Every year, the Music Department graduates a number of promising and accomplished music majors from the College. We are very excited to celebrate the achievements of Leo Mehring-Keller, who received the 2026 Leonard B. Meyer Prize for Musical Excellence, as well as Willow Zhu, who received the 2026 Olga and Paul Menn Prize for Composition.
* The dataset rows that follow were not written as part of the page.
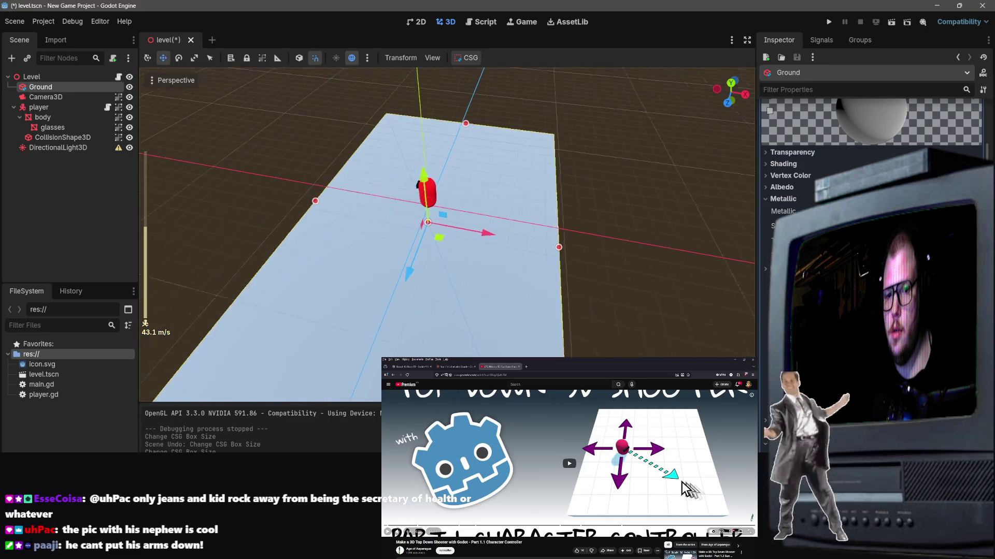
key(w)
scroll(551, 325, down, 5)
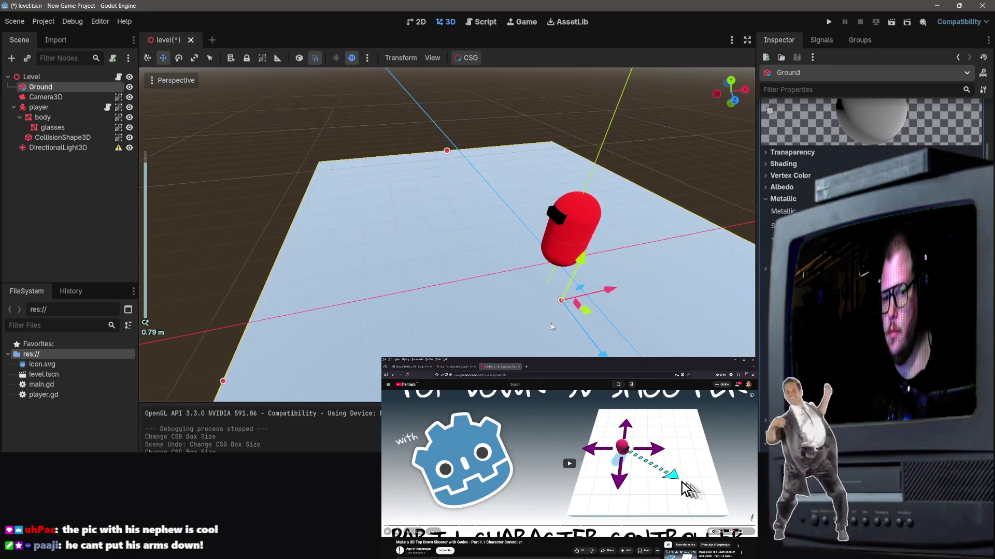
scroll(551, 325, up, 4)
scroll(549, 320, up, 5)
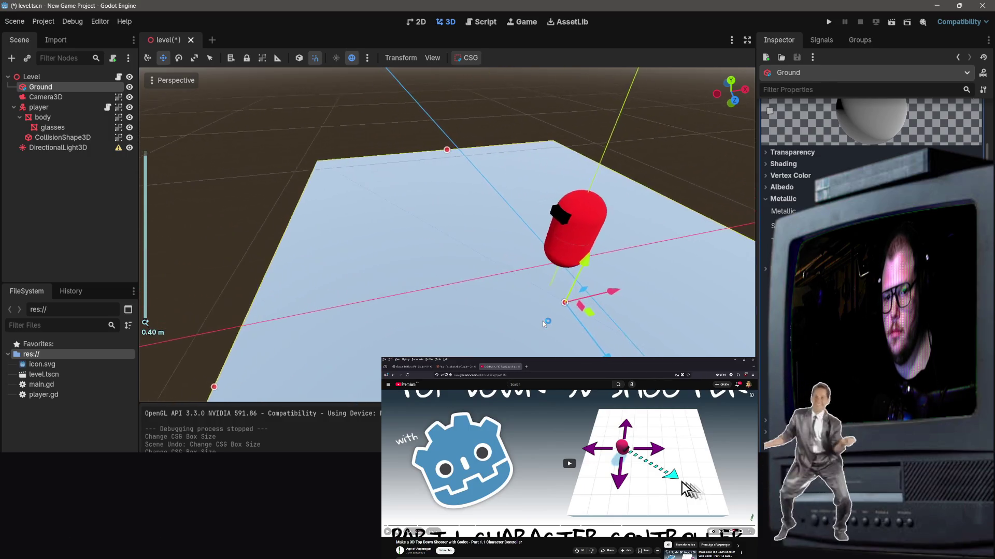
scroll(549, 320, down, 5)
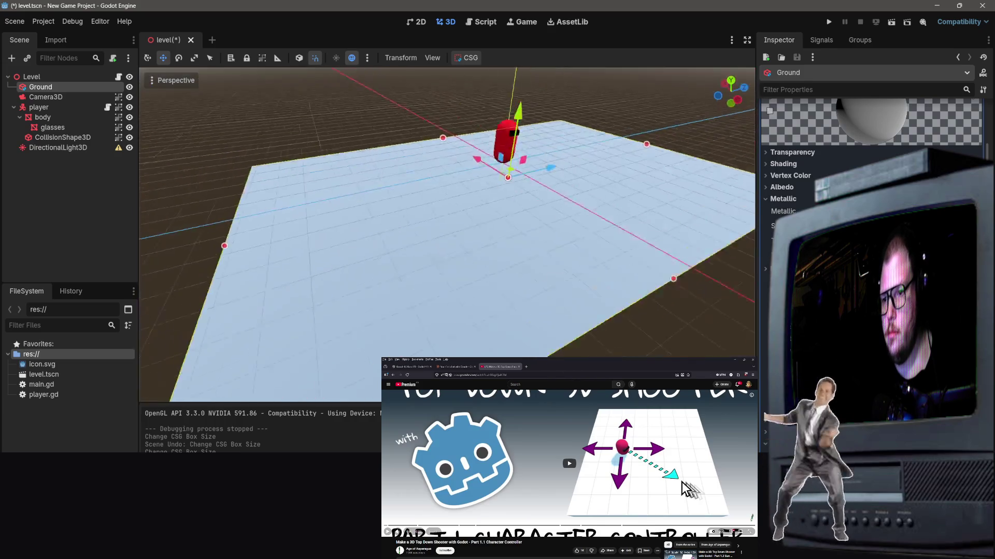
drag(548, 320, 627, 214)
Leo Mehring-Keller, 2026 Leonard B. Meyer Prize for Musical Excellence
Abstract:
"Finding Solace in Modernist Complexity: Pentatonicism in the Slow Movements of Mahler's Fifth and Sixth Symphonies" analyzes Gustav Mahler's use of pentatonic motives and harmonies in the Adagietto and Andante moderato of his Fifth and Sixth Symphonies, respectively, to posit that these moments provide simple, hopeful, and sincere meanings amid Mahler's otherwise overwhelming complexity and irony. Drawing on rotational form, the hermeneutics of the pentatonic scale in the Romantic period, and the acoustic properties of the pentatonic set class, the thesis's musical analysis suggests that it is reasonable to associate Mahler's use of pentatonicism with simplicity. The second half engages with Theodor W. Adorno's idea of the banal in Mahler and a number of texts from the modernist literary canon to propose that the seemingly banal simplicity of pentatonicism is how Mahler attempted to sincerely address the modernist experience of abandonment and loss.
About Leo Mehring-Keller:
Leo Mehring-Keller is an honors graduate from the University of Chicago with a dual B.A. in Music and Philosophy. He plays oboe and piano and was a member of the University Symphony Orchestra, Chamber Orchestra, and Middle East Music Ensemble during his time in the College. He also studied composition with Augusta Read Thomas, writing pieces for the New Music Ensemble and ~Nois Quartet. Leo's interest in Mahler and the relationship between music theory and aesthetics more broadly will continue as he pursues a PhD in music theory after graduation, while serving as a research assistant for Professor Thomas Christensen's Thinking Music: Global Sources for the History of Music Theory anthology.
Willow Zhu, Olga and Paul Menn Prize for Composition
Abstract:
“Lessons That I Learned in College” is a composition project focused on popular music songwriting. I wrote and recorded eight songs to culminate an album about the lessons I have learned in college. These songs are about the interactions, memories, self-reflections, and fall-ins and fall-outs that ultimately helped me discover myself. This album explores the metamorphosing facets of identity; who I am when it’s just me in the room, who I am with my friends, who I am with strangers, and ultimately who I am in this world.
About Willow Zhu:
Willow Zhu is an honors graduate of the University of Chicago, earning her Bachelor of Arts in Economics and Music, and a minor in Entrepreneurship and Innovation. She grew up playing classical piano and viola and has been writing popular music since the age of 12. She spent eight years writing country pop music in Nashville, Tennessee, and continued to make trips during her school vacations in college. She has released one EP and six singles as a singer songwriter. After graduation, Willow is moving New York City to start her career in consulting.